Objective: In our study, we aimed to investigate how whole blood viscosity (WBV) affects the development of contrast-induced nephropathy (CIN) in patients undergoing percutaneous coronary intervention (PCI).
Methods: In our study, 500 patients who applied to the cardiology clinic and underwent PCI for elective procedure, ST segment elevation myocardial infarction (STEMI), and non-STEMI were prospectively included. Before the procedure, we calculated WBV using the formula [(0.12× hematocrit) + (0.17×(total protein - 2.07)]. We defined CIN as the absolute (≥0.5 mg/dl) or relative increase (≥25%) in serum creatinine 48-72 h after exposure to a contrast agent compared with baseline serum creatinine values.

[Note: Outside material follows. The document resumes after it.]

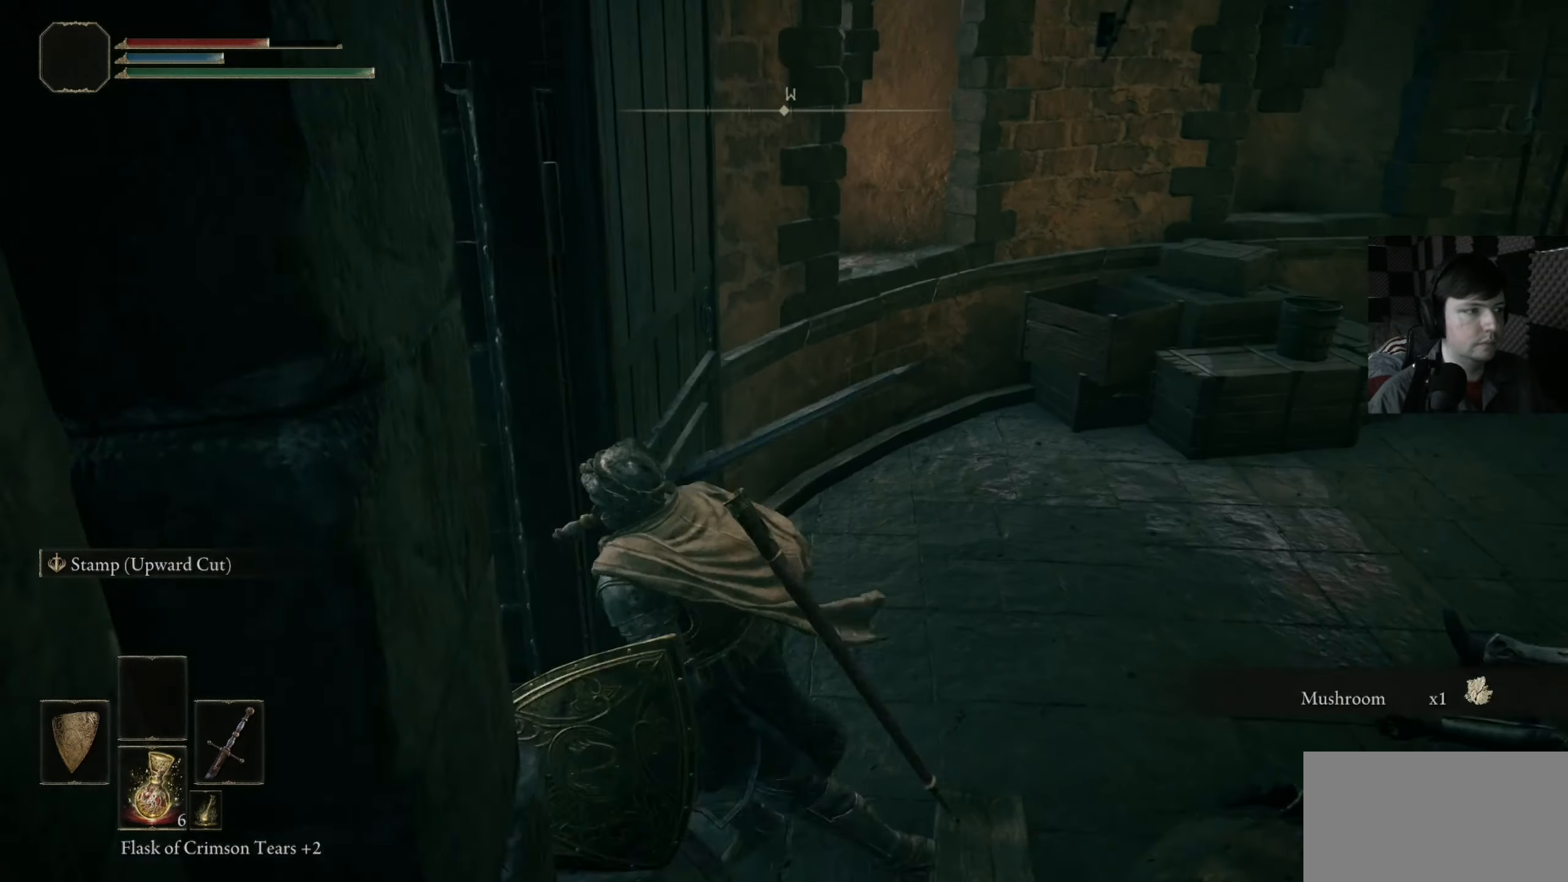
{"buttons": [], "left_stick": "up-left", "right_stick": "right", "events": [[417, "left_stick", "up-left"]]}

Results: CIN was developed in 69 (13.6%) of the 500 patients in the study. PCI was performed in 206 patients (41.2%) electively, 175 (35%) due to non-STEMI, and 119 (23%) due to STEMI. CIN was observed in 20.2% of the STEMI group, 13.7% of the non-STEMI group, and 10.2% of the elective PCI group. Multivariate logistic regression analysis results show that the independent predictors of CIN are low ejection fraction [OR:0.95 (95% CI:0.92-0.97); p < 0.001], low glomerular filtration rate [OR:0.96 (95% CI:0.95-0.98); p < 0.001], and increased amount of contrast agent [OR:1.008 (95% CI:1.004-1.01); p < 0.001]. When all patients were examined, no significant relationship was found between WBV and CIN. However, in the subgroup evaluation, it was concluded that low WBV was an independent predictor in elective PCI patients [OR:0.60 (95% CI:0.36-0.99); p = 0.04] for CIN.
Conclusion: We found that low WBV was an independent predictor of CIN in patients undergoing elective PCI(NCT04703049).
Keywords: Albumine; Percutaneous coronary intervention; blood viscosity; contrast-induced nephropathy; hematocrit.